Quick Review Layla Claus, Santa’s wife, saved Christmas in the 17th century from Oliver Cromwell and the Puritan English Parliament.
Jeff Guinn wrote How Mrs. Claus Saved Christmas in 2005 as a stand alone sequel to his 1994 best-seller The Autobiography of Santa Claus. I have not read the autobiography, but it did not hinder my enjoyment.
Layla of Niobrara was born in Lycia – modern day Turkey – in the year 377. She was not like other girls wanting a husband; instead, she wanted to travel the world. After visiting the tomb of Bishop Nicholas, she had the idea to travel giving gifts to the poor. Taking off she eventually ran into the assumed dead Nicholas and his companion Felix. Being blessed with extraordinary travel rates and never aging, they gathered trusted friends throughout the years, who enjoyed the same blessings. Layla ended up in England during the Puritan rule in the late 17th century as Oliver Cromwell gained power. Layla was a key player in saving Christmas from harsh Puritan law.

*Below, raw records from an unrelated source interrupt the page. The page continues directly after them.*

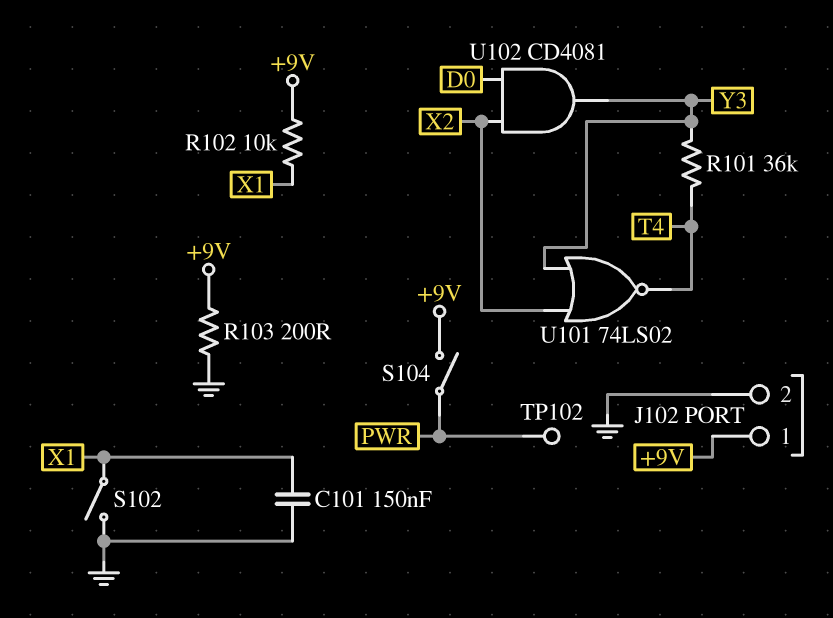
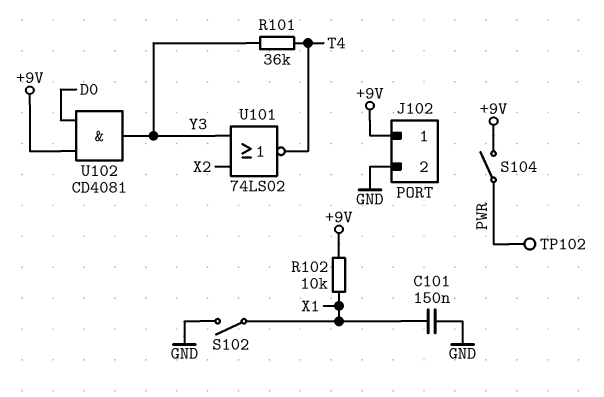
R103: 200 (+9V, GND) -> none
U102: AND CD4081 (in D0, in X2, out Y3) -> AND CD4081 (in +9V, in D0, out Y3)

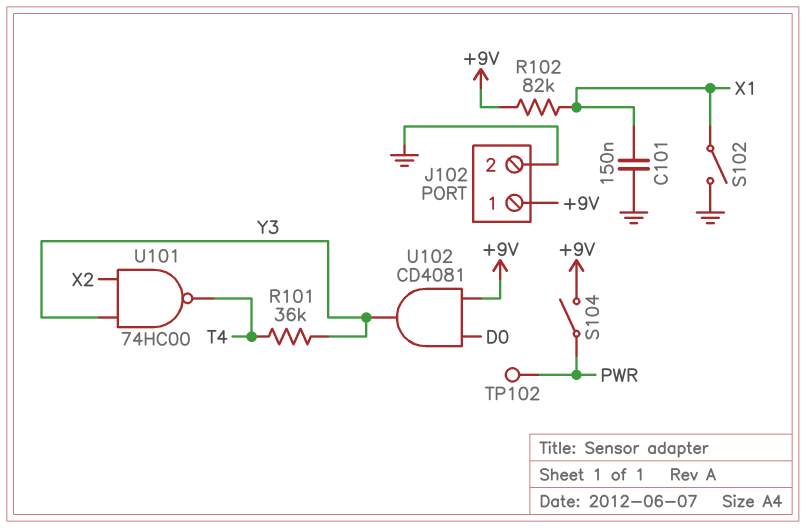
R102: 10k (+9V, X1) -> 82k (+9V, X1)
U101: NOR 74LS02 (in X2, in Y3, out T4) -> NAND 74HC00 (in X2, in Y3, out T4)

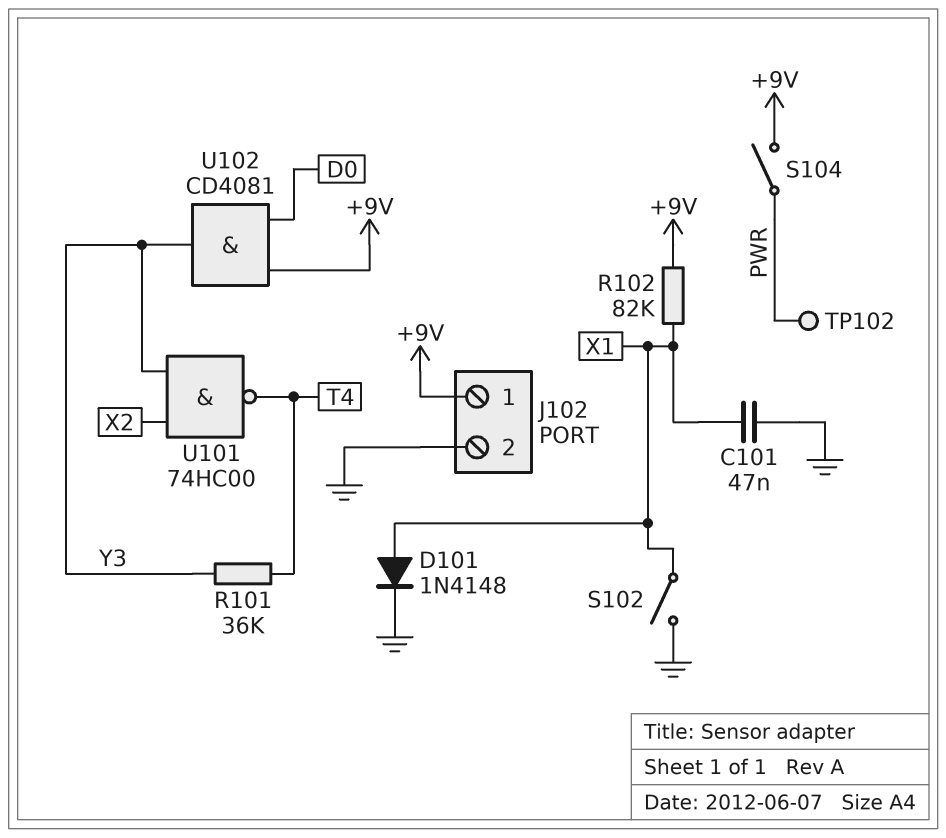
C101: 150nF (GND, X1) -> 47nF (GND, X1)
D101: none -> diode 1N4148 (A X1, K GND)

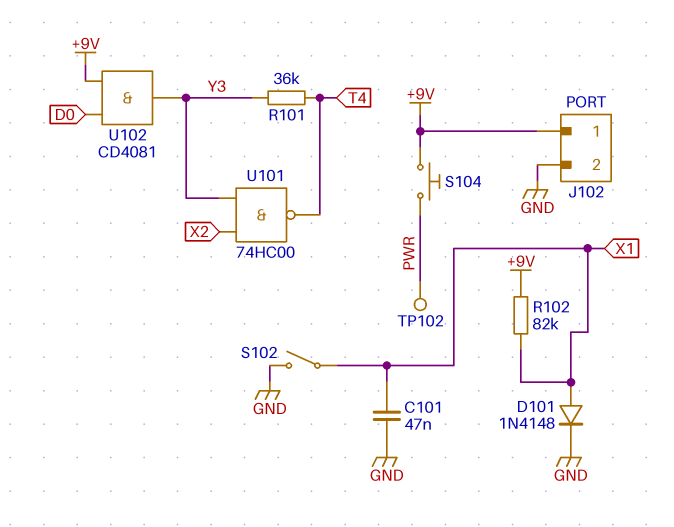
S104: switch (+9V, PWR) -> button (+9V, PWR)

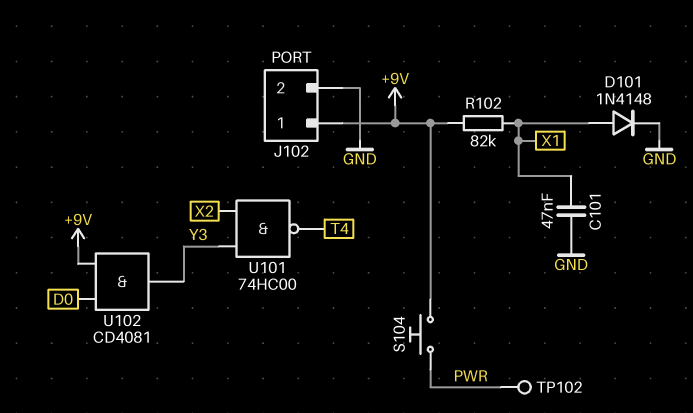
R101: 36k (T4, Y3) -> none
S102: switch (GND, X1) -> none

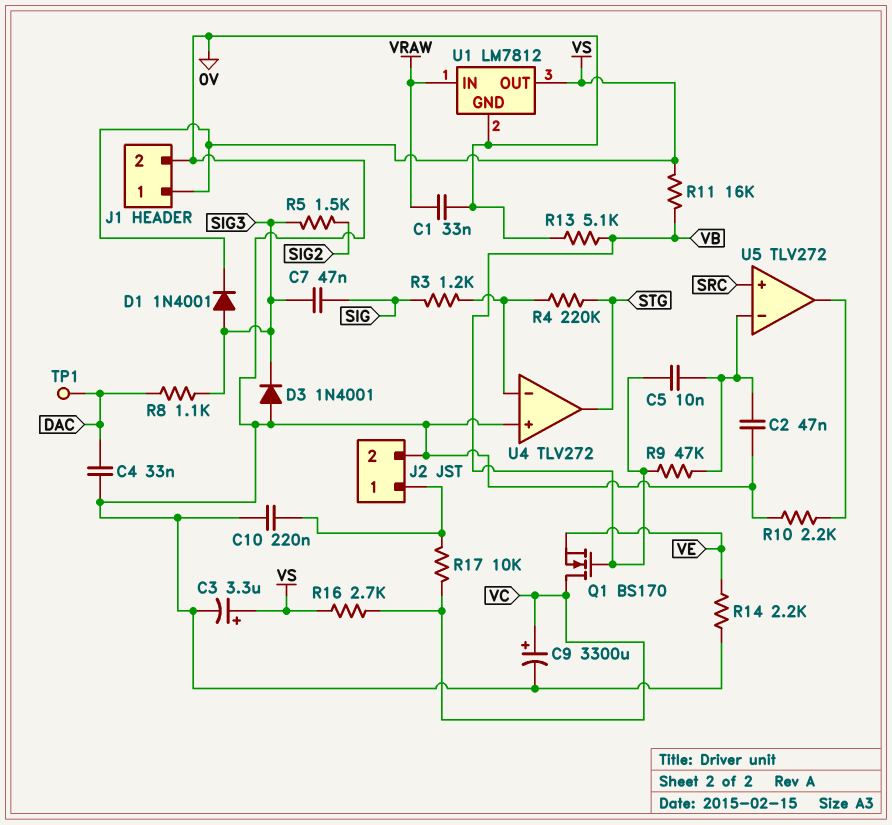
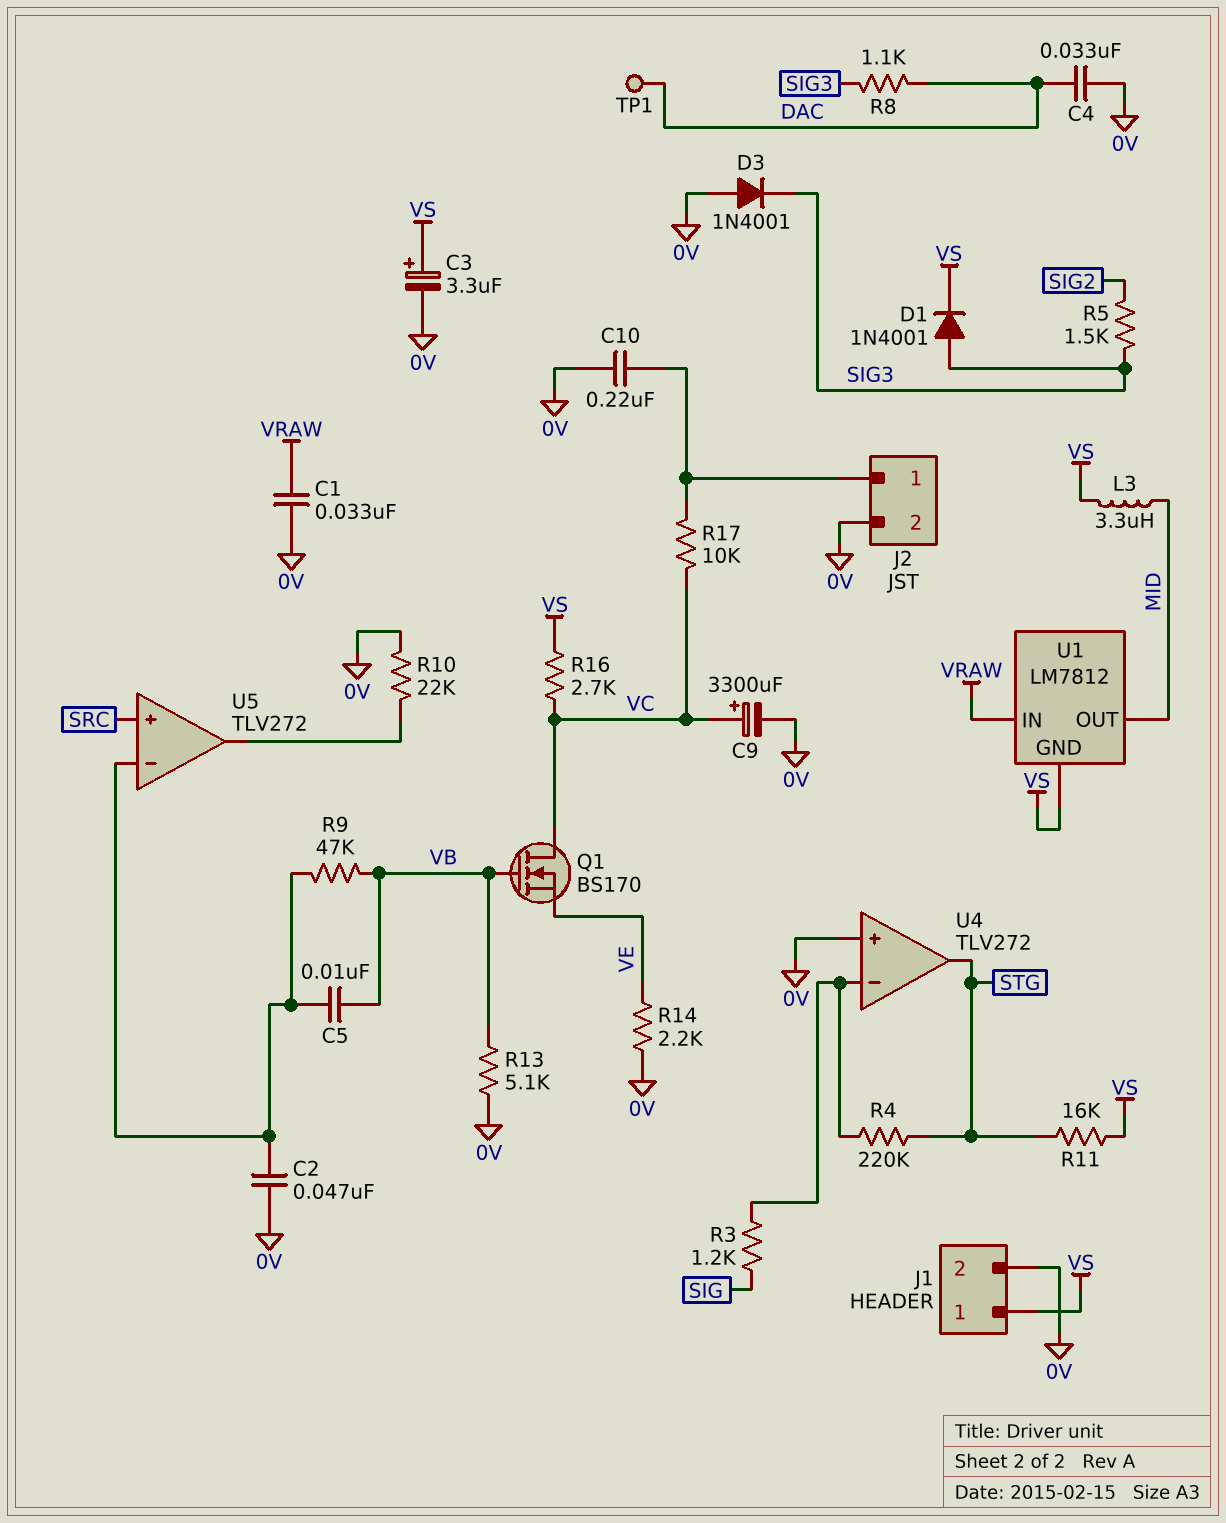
C7: 47nF (SIG, SIG3) -> none
L3: none -> 3.3uH (MID, VS)
R10: 2.2k (0V, U5/out) -> 22k (0V, U5/out)
R11: 16k (VB, VS) -> 16k (STG, VS)
U1 pin GND: 0V -> VS
U1 pin OUT: VS -> MID

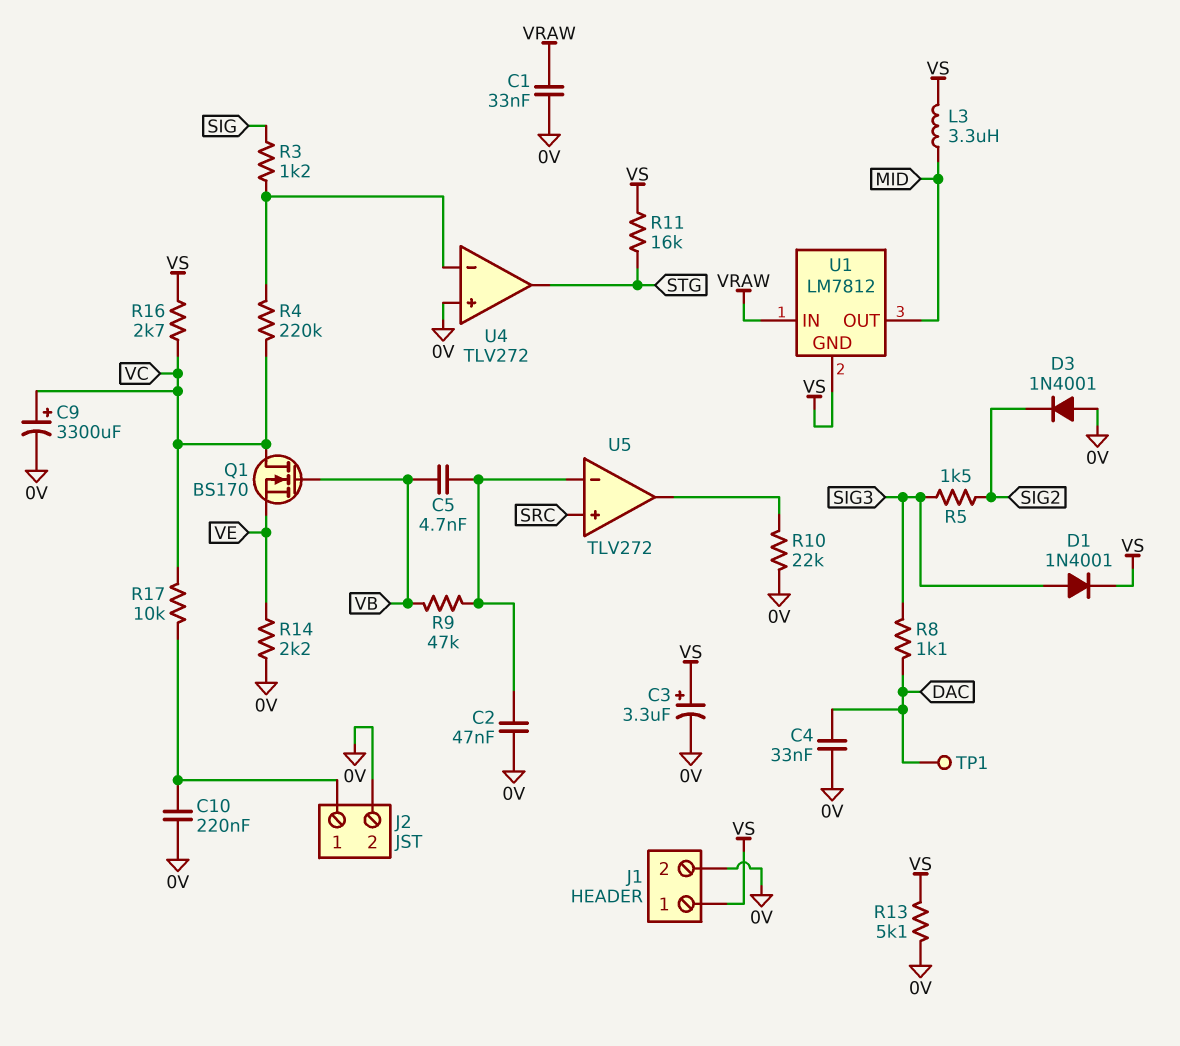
C5: 10nF (U5/in-, VB) -> 4.7nF (U5/in-, VB)
D3: diode 1N4001 (A 0V, K SIG3) -> diode 1N4001 (A 0V, K SIG2)
R4: 220k (STG, U4/in-) -> 220k (U4/in-, VC)
R13: 5.1k (0V, VB) -> 5.1k (0V, VS)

The book begins with a foreword by Santa Claus himself. Consisting of twenty-four chapters, each chapter begins with a sketch of a scene from the following chapter. Throughout the book, the significant characters are depicted through a small sketch portrait. At the end of the book, there is a recipe for the Peppermint Pie the Clauses and their companions love so much.
How Mrs. Claus Saved Christmas is an engaging sweet story about an often overlooked yet beloved character in the American social psyche. Guinn discusses a history very accurately. Overall, the book is really just a fun way of educating people on an interesting aspect of British and American history. Guinn goes to a little too effort making the bad guy be the bad guy. I didn’t need that much convincing he was devil incarnate.
All in all, I really enjoyed the book, and I will be reading The Autobiography of Santa Claus as well.
“Each of us should have the right to decide who and what we want to be.”
“Alan was insisting I stay as long as I like, “up to and including forever.””
“In life, no great achievement is possible without equally great risk.”